India can Take Advantage of Chinas Reforms

 The National Development and Reform Commission, Ministry of Finance, and National Energy Administration issued a surprise joint statement (in Chinese) that sent shudders through the Chinese solar industry.

 
The government had decided that “in order to promote the sustainable development of the solar industry,” no new solar energy projects for the rest of 2018 would receive subsidies. Additionally, the incentive for producing solar energy from the projects currently being built would be scaled back by 0.05 yuan per kilowatt-hour, starting June 1. Depending on the region, this amounted to “a cut of 6.7 to 9 percent,” according to the SCMP. Stocks for multiple solar companies immediately dropped by the daily limit of 10 percent, Caixin reported.
 
Now the solar industry is fighting back, Reuters reports, as “executives from 11 Chinese solar firms” sent a letter to the Xinhua state news agency arguing that the subsidy cut was ill-timed and that they “still needed another three to five years of government backing.”
 
Officials from the National Energy Administration said they had “promised to speed up the launch of a quota system forcing regions to buy more renewable power,” the day before the complaint letter was published, Reuters says.
 
Both the solar subsidy shrinkage and a move last month to make the “awarding of all new wind farm development rights…subject to competitive bidding” is aimed at “keeping in check the more than 100 billion yuan (US$15.6 billion) deficit in a state-run renewable energy fund, which is financed by a surcharge on power users’ bills,” the SCMP points out.
 
 “Slower demand in China will increase competition, exacerbate a panel glut and drag down prices. That will mirror the conditions that prompted some struggling U.S. panel makers to seek tariffs last year,” Bloomberg writes (paywall).

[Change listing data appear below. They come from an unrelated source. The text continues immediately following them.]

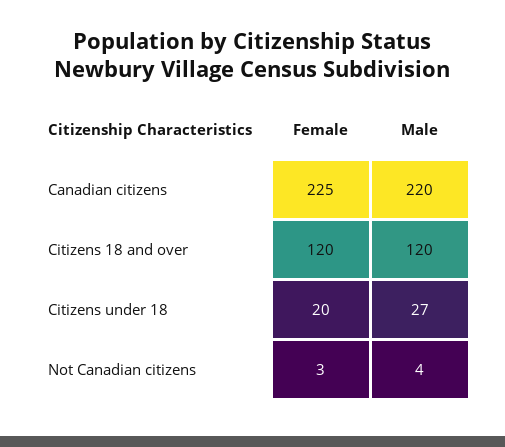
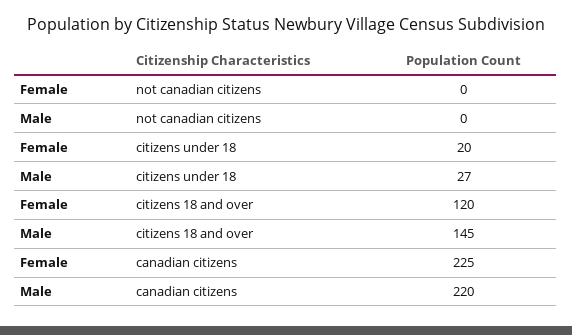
  {
    "Female": {
      "Canadian citizens": 225,
      "Citizens 18 and over": 120,
      "Citizens under 18": 20,
-     "Not Canadian citizens": 3
+     "Not Canadian citizens": 0
    },
    "Male": {
      "Canadian citizens": 220,
-     "Citizens 18 and over": 120,
+     "Citizens 18 and over": 145,
      "Citizens under 18": 27,
-     "Not Canadian citizens": 4
+     "Not Canadian citizens": 0
    }
  }

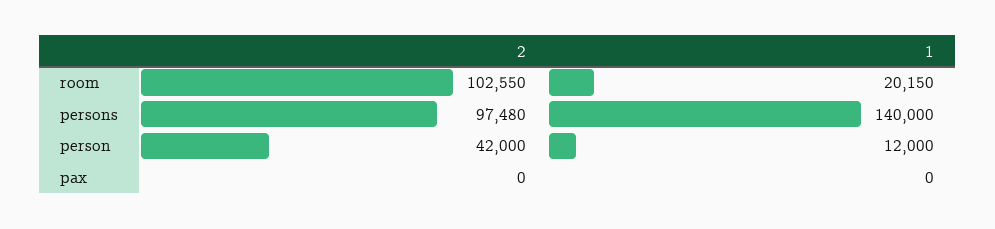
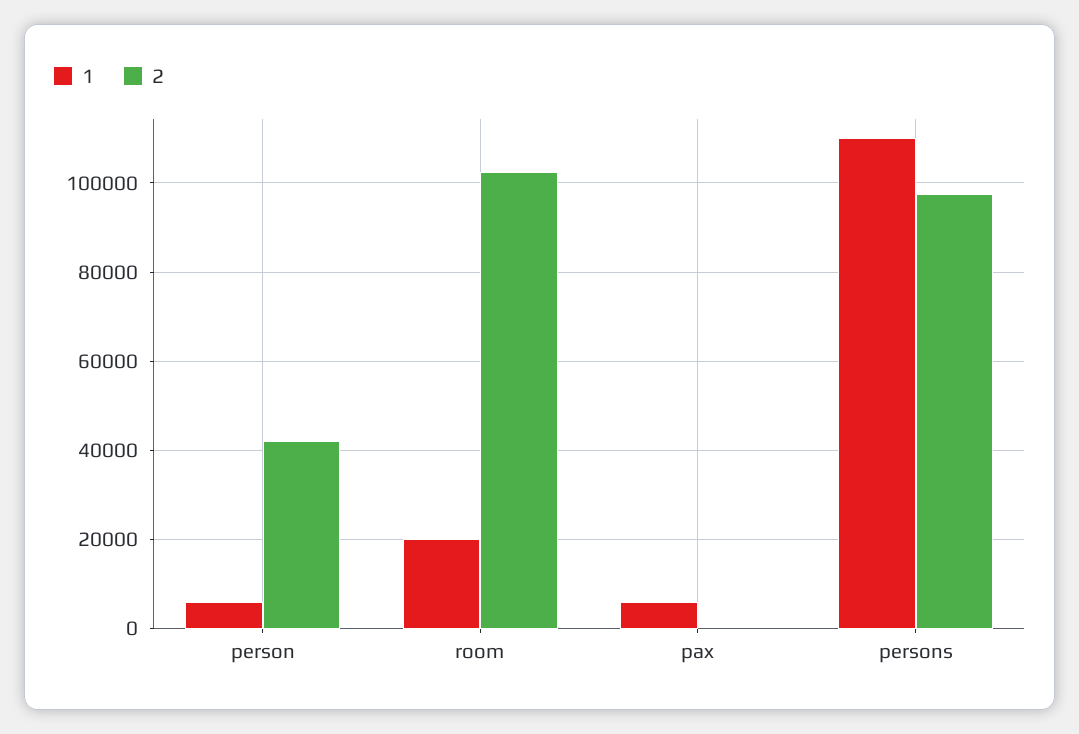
  {
    "2": {
      "room": 102550,
      "persons": 97480,
      "person": 42000,
      "pax": 0
    },
    "1": {
      "room": 20150,
-     "persons": 140000,
+     "persons": 110000,
-     "person": 12000,
+     "person": 6000,
-     "pax": 0
+     "pax": 6000
    }
  }

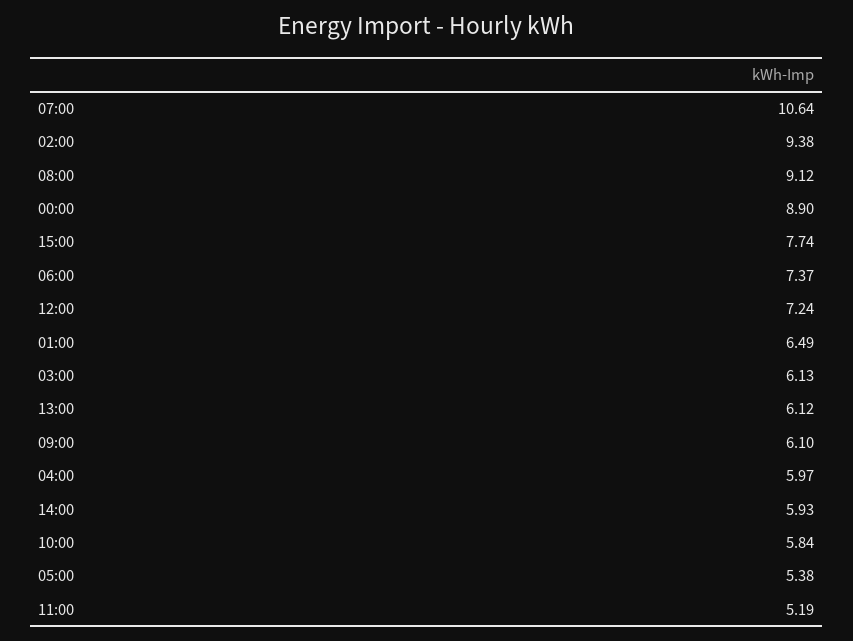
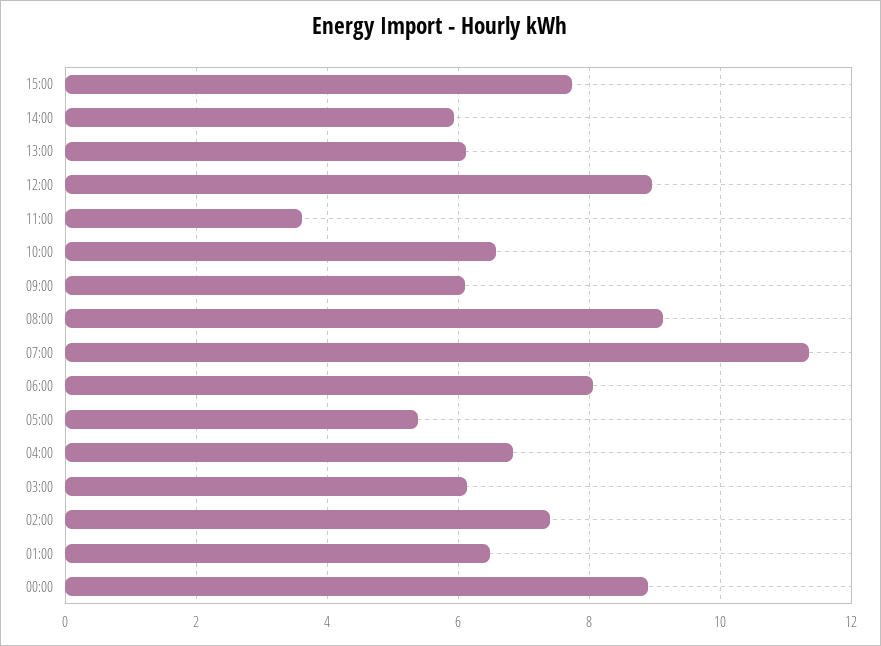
  {
-   "07:00": 10.64,
+   "07:00": 11.4,
-   "02:00": 9.38,
+   "02:00": 7.4,
    "08:00": 9.12,
    "00:00": 8.9,
    "15:00": 7.74,
-   "06:00": 7.37,
+   "06:00": 8,
-   "12:00": 7.24,
+   "12:00": 9,
    "01:00": 6.49,
    "03:00": 6.13,
    "13:00": 6.12,
    "09:00": 6.1,
-   "04:00": 5.97,
+   "04:00": 6.8,
    "14:00": 5.93,
-   "10:00": 5.84,
+   "10:00": 6.6,
    "05:00": 5.38,
-   "11:00": 5.19
+   "11:00": 3.6
  }

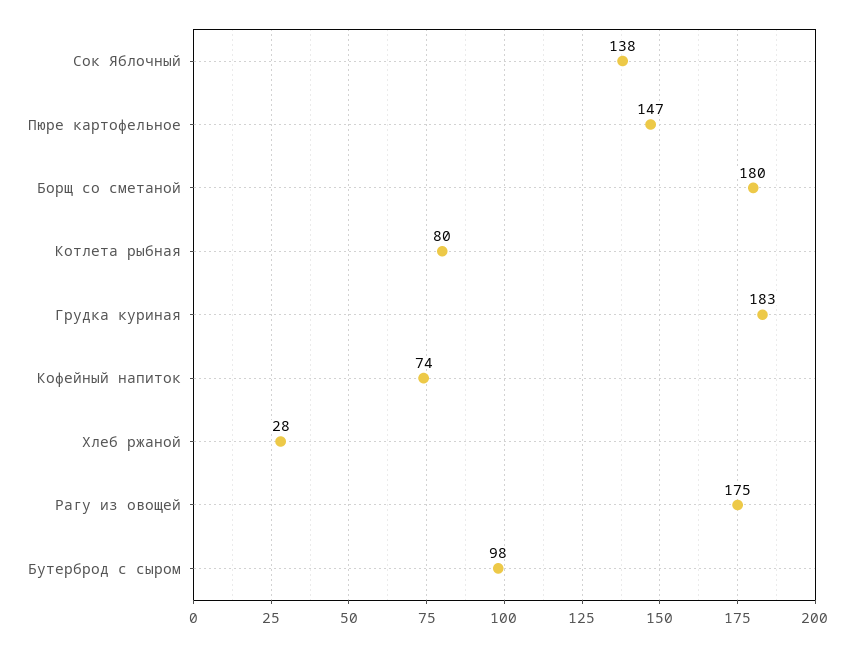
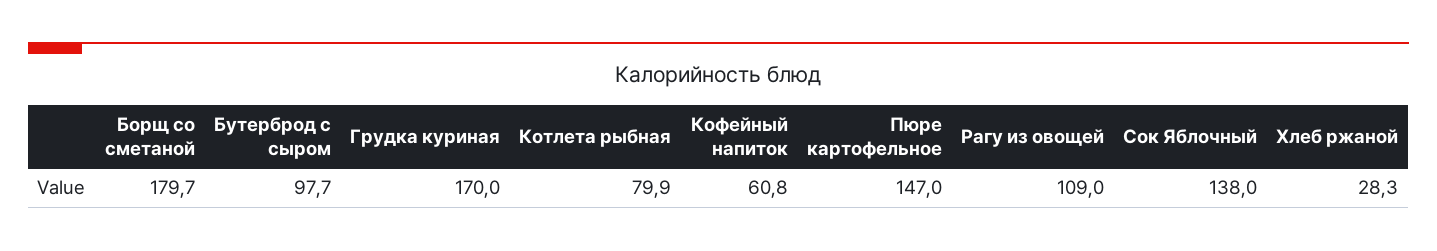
  {
    "Сок Яблочный": 138,
    "Пюре картофельное": 147,
    "Борщ со сметаной": 179.7,
    "Котлета рыбная": 79.9,
-   "Грудка куриная": 183,
+   "Грудка куриная": 170,
-   "Кофейный напиток": 74,
+   "Кофейный напиток": 60.8,
    "Хлеб ржаной": 28.3,
-   "Рагу из овощей": 175,
+   "Рагу из овощей": 109,
    "Бутерброд с сыром": 97.7
  }

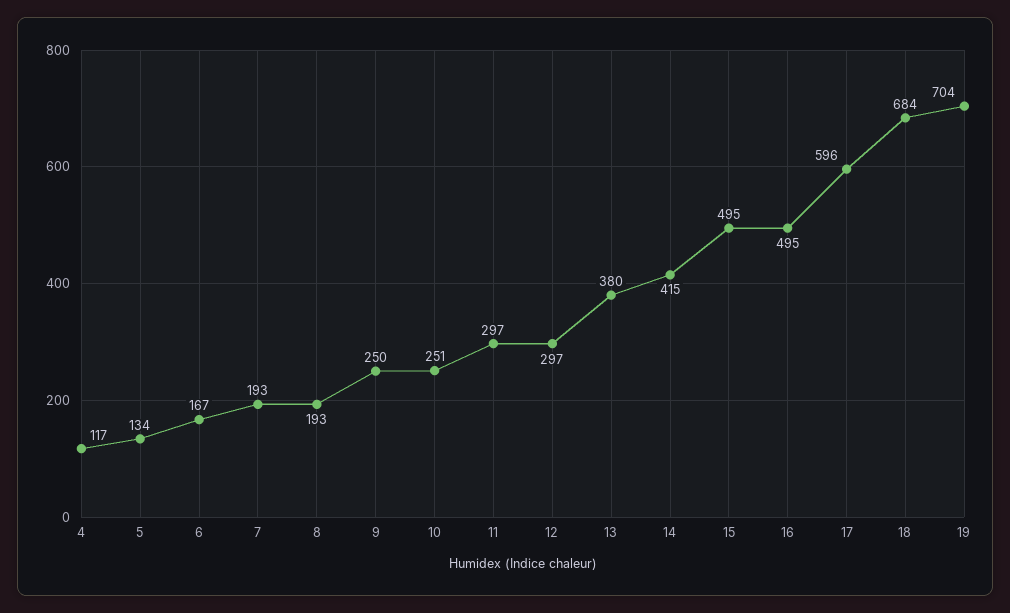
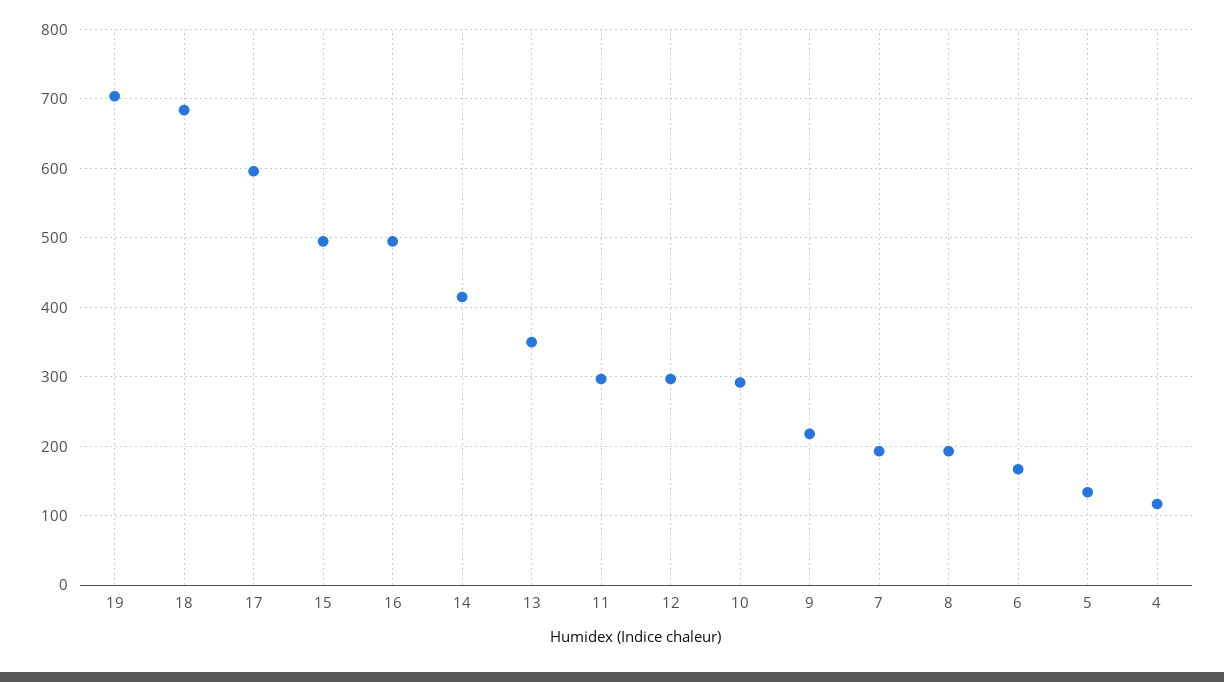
  {
    "4": 117,
    "5": 134,
    "6": 167,
    "7": 193,
    "8": 193,
-   "9": 250,
+   "9": 220,
-   "10": 251,
+   "10": 290,
    "11": 297,
    "12": 297,
-   "13": 380,
+   "13": 350,
    "14": 415,
    "15": 495,
    "16": 495,
    "17": 596,
    "18": 684,
    "19": 704
  }

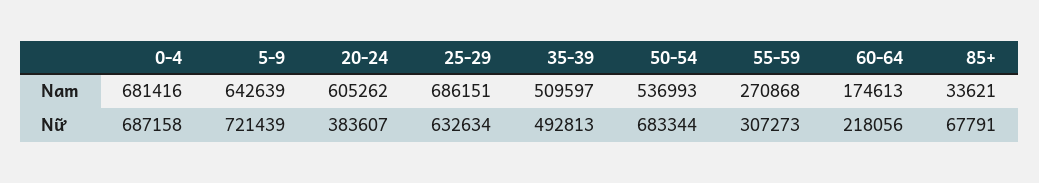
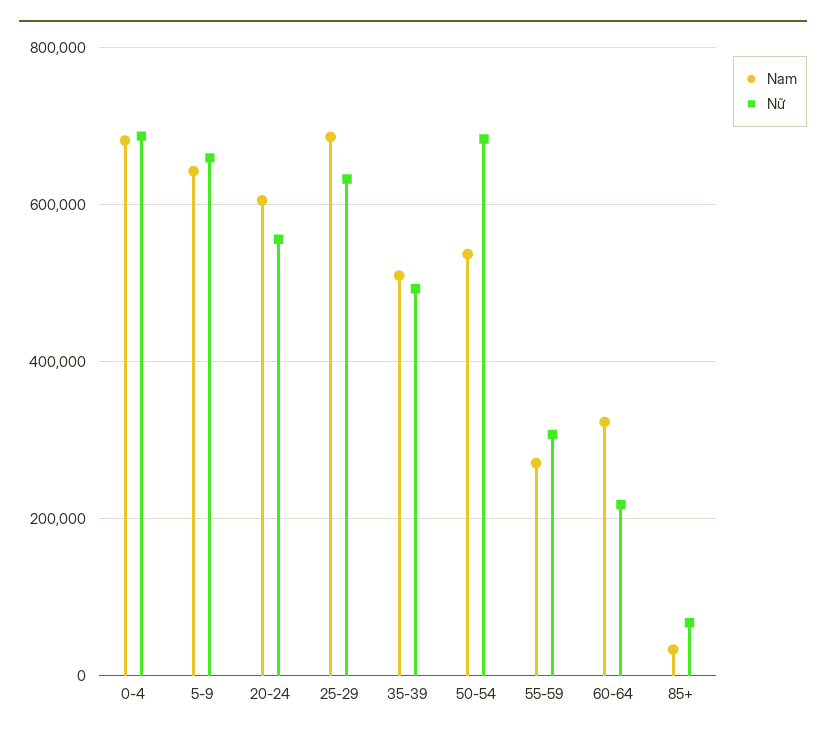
  {
    "Nam": {
      "0-4": 681416,
      "5-9": 642639,
      "20-24": 605262,
      "25-29": 686151,
      "35-39": 509597,
      "50-54": 536993,
      "55-59": 270868,
-     "60-64": 174613,
+     "60-64": 320000,
      "85+": 33621
    },
    "Nữ": {
      "0-4": 687158,
-     "5-9": 721439,
+     "5-9": 660000,
-     "20-24": 383607,
+     "20-24": 560000,
      "25-29": 632634,
      "35-39": 492813,
      "50-54": 683344,
      "55-59": 307273,
      "60-64": 218056,
      "85+": 67791
    }
  }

The country, which Quartz notes imports 90 percent of its panels and is building some of the world’s largest solar parks, will greatly benefit from falling prices of Chinese panels. Bloomberg New Energy Finance forecasts (paywall) “module prices to drop 34 percent this year and a further 10 percent to 15 percent in 2019,” as the Chinese policy is expected to add to a supply surplus that was already building.